What Countries are Planning
Each member country’s tax administration, including the IRS, requires its taxpayers to obtain country-by-country (CbC) Action 13 information. Each member country’s tax administration is to share this compiled information with other taxing jurisdictions. Each member country’s tax administration is in a position to utilize this compiled information as part of a worldwide comprehensive transfer pricing audit.
Each member country’s tax administration can utilize the BEPS CbC database to jumpstart this transfer pricing audit. Member countries’ tax administrations can effectively utilize the company’s internal CbC multinational corporation database. The member country’s tax administration can shift the transfer pricing burden of proof away from the tax administration in the event of impending tax litigation.
CbC information that the member country’s tax administration obtains enables the tax administration to initiate transfer pricing audits without undertaking an advanced analysis.
Multinational enterprises and their member country’s tax administrations will increasingly rely on transfer pricing experts to defend or challenge transfer pricing adjustments in response to a BEPS CbC information request. We expect the CbC process will cause member countries’ tax administrations to increase their transfer pricing audits exponentially. This CbC data will readily become available to each member country’s tax administration.

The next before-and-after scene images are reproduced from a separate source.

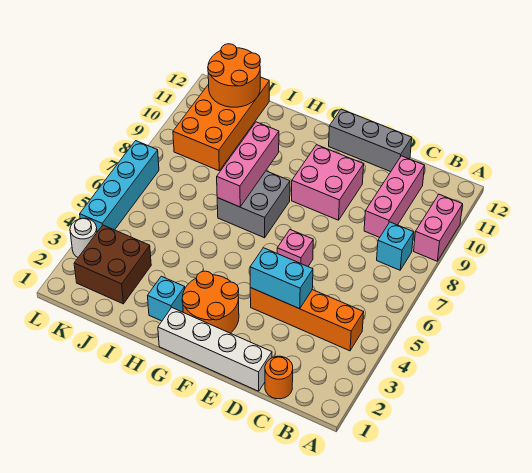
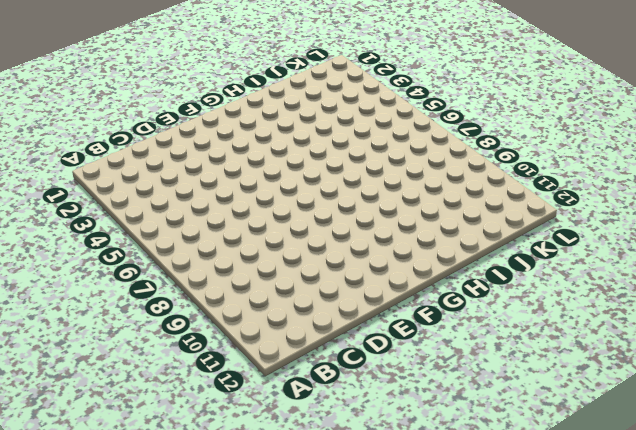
none -> pink 1x2 brick [414,194,463,261]
none -> orange 1x4 brick [250,288,364,351]
none -> cyan 1x1 brick [377,222,414,270]

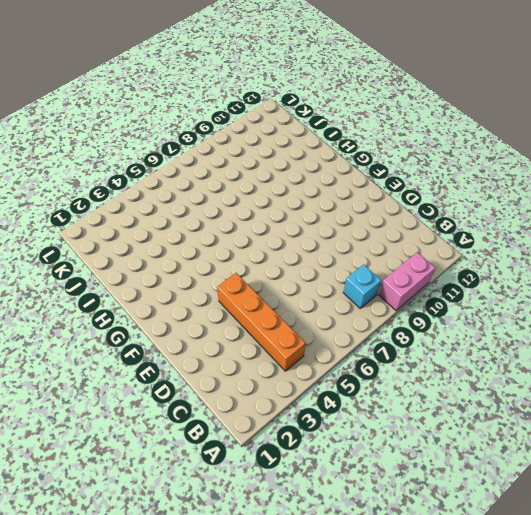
none -> orange 1x1 round brick [265,356,293,399]
none -> pink 1x3 brick [364,156,425,237]
none -> white 1x4 brick [158,308,272,391]

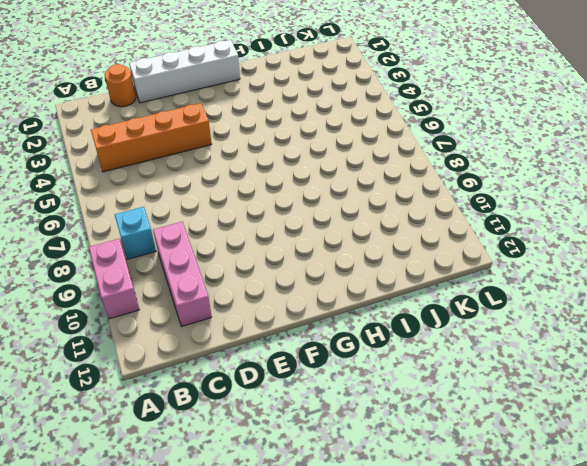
none -> grey 1x3 brick [329,109,412,172]
none -> pink 1x1 brick [277,230,313,266]
none -> pink 2x2 brick [292,145,364,220]

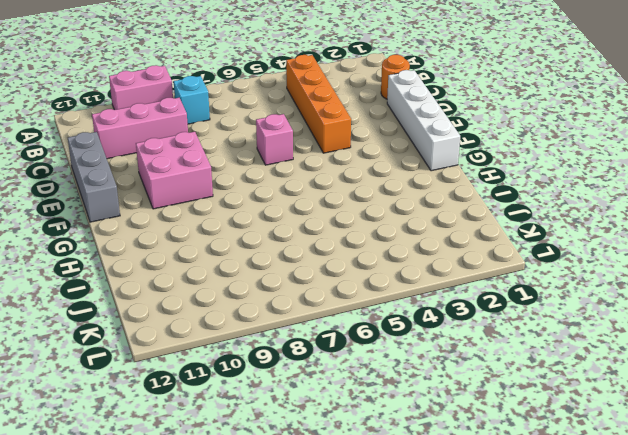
none -> orange 2x2 round brick [182,271,239,333]
none -> grey 2x2 brick [217,171,290,238]
none -> cyan 1x1 brick [148,276,185,321]

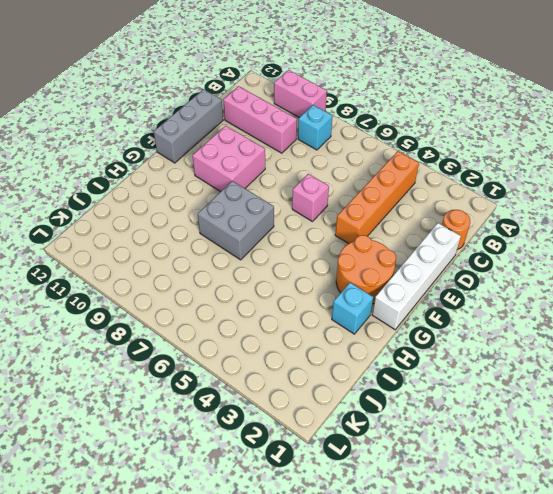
none -> brown 2x2 brick [74,225,151,304]
none -> orange 2x4 brick [173,77,269,171]
none -> white 1x1 round brick [70,218,97,257]

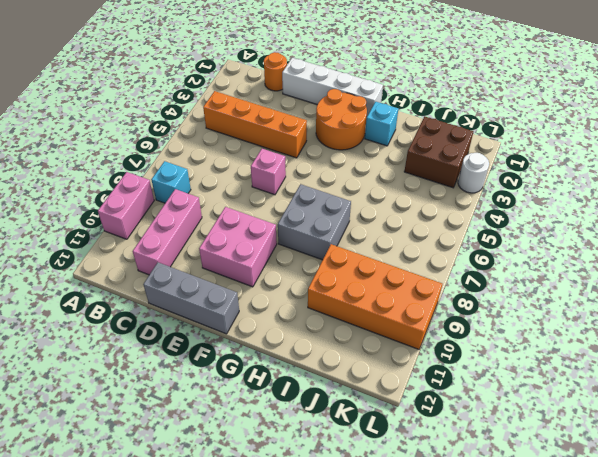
orange 2x4 brick [308,244,442,349] -> orange 2x4 brick turned to [173,77,269,171]
none -> cyan 1x4 brick [80,141,159,232]
none -> cyan 1x2 brick [250,248,313,309]
none -> pink 1x3 brick [217,122,279,207]

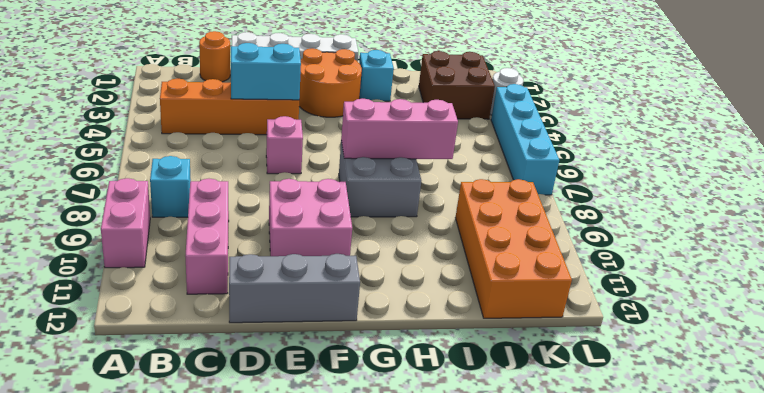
pink 1x3 brick [341,99,458,159] -> pink 1x3 brick turned to [217,122,279,207]
none -> orange 2x2 round brick [208,44,260,107]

Transfer pricing penalties will increase more than concomitantly under section 6662 and other penalty provisions. Member countries’ tax administrations are curtailing taxpayer’s excuses. Some countries have more extreme transfer pricing penalties in addition to IRS penalty rules.
What’s Ahead
The transfer pricing provisions are truly international. Such transnational transfer pricing audits might begin offshore and wind up in the United States. The taxpayer might find itself subject to a foreign information document request. Tax practitioners who are potentially subject to offshore document requests need to address the issue from a retainer agreement context. We anticipate a rapid increase in tax malpractice as many practitioners as trying to catch up to the transfer pricing reporting and documentation.
The United States, as an OECD member and a BEPS participant, has been actively involved in curtailing both base erosion and profit shifting. BEPS Action 13, the country-by-country information, is the crux of this BEPS process. Each member country’s tax administration and its business taxpayers have essential roles impacting CbC BEPS transfer pricing reporting.

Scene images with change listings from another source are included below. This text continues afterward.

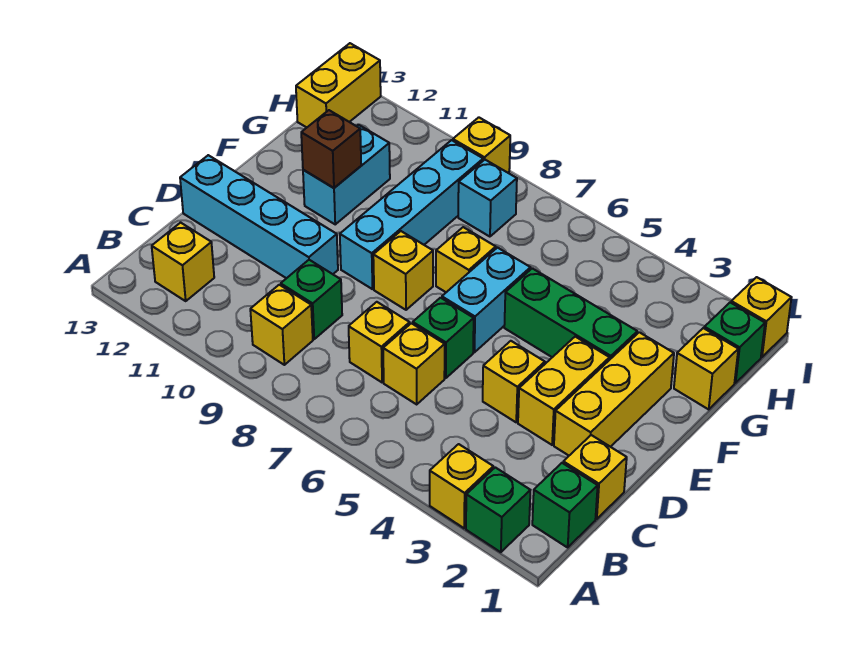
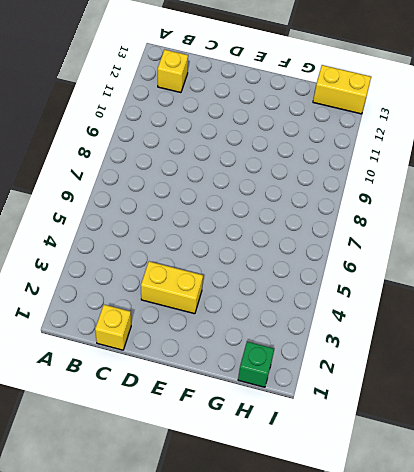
none -> green 1x1 brick [466,467,530,552]
none -> yellow 1x1 brick [430,444,493,528]
none -> green 1x1 brick [532,463,598,547]

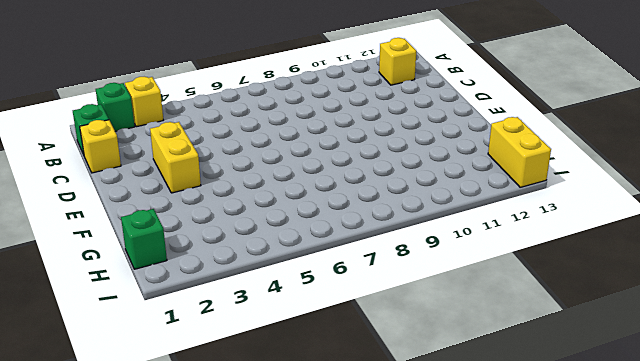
none -> yellow 1x1 brick [250,285,313,365]
none -> yellow 1x1 brick [383,323,445,404]
none -> yellow 1x1 brick [349,302,410,382]

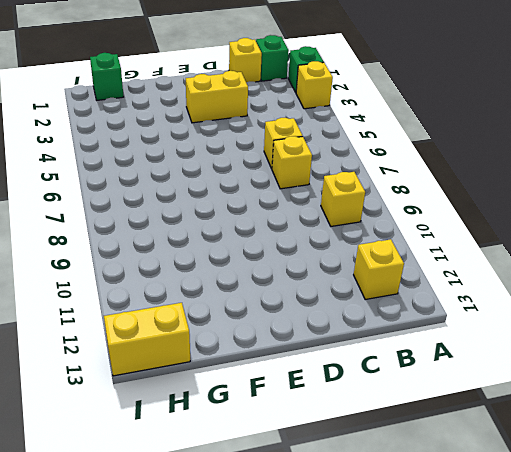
none -> green 1x1 brick [281,260,342,339]
none -> yellow 1x3 brick [554,332,674,455]
none -> yellow 1x1 brick [483,341,545,422]

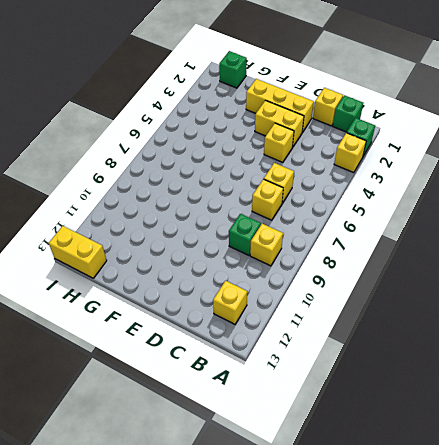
none -> green 1x1 brick [413,298,474,378]
none -> cyan 1x4 brick [180,155,338,278]
none -> cyan 1x2 brick [442,248,530,352]

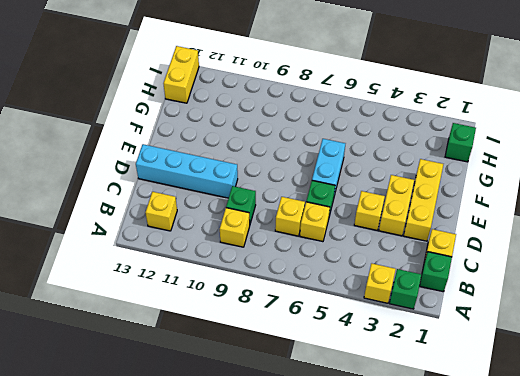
none -> yellow 1x1 brick [373,231,433,310]
none -> cyan 1x4 brick [340,140,483,289]
none -> green 1x3 brick [504,268,637,360]

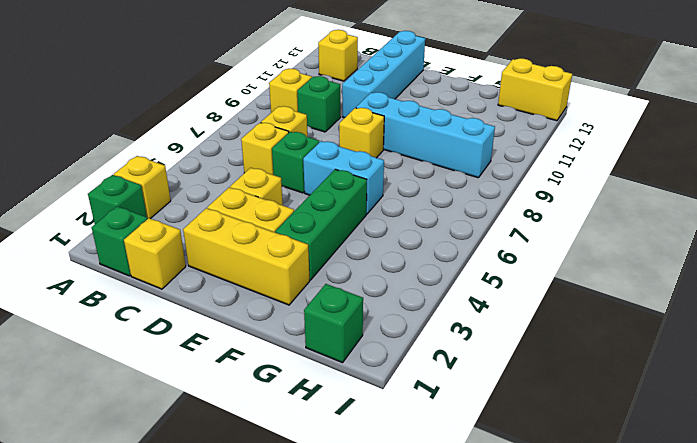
none -> yellow 1x1 brick [436,227,496,292]
none -> cyan 1x2 brick [303,125,390,224]
none -> yellow 1x1 brick [674,328,738,409]

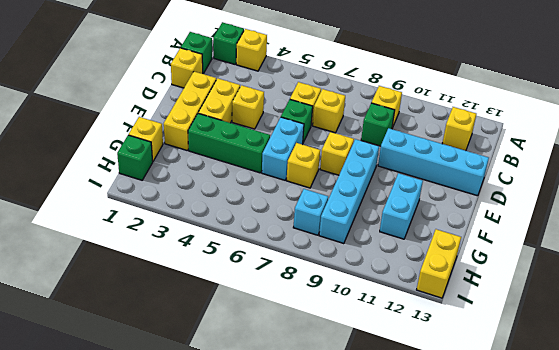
none -> yellow 1x1 brick [731,277,792,357]
none -> yellow 1x1 brick [453,117,510,173]
none -> brown 1x1 brick [301,110,361,188]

The United States, similar to other BEPS participants, is in the process of implementing its CbC Action 13 obligations. The U.S. Treasury and the IRS implemented CbC reporting on June 30, 2016 by implementing regulation 1.6038-4, 81 F.R. 42482. The IRS mandates that reporting entities must apply the Form 8975 provisions beginning July 1, 2017.
We anticipate that the IRS will begin its transfer pricing audits using this form soon after Sept. 15, 2017. For now, these transfer pricing rules exempt small enterprises having annual revenues of less than $850 million, but some countries impose a much lower threshold.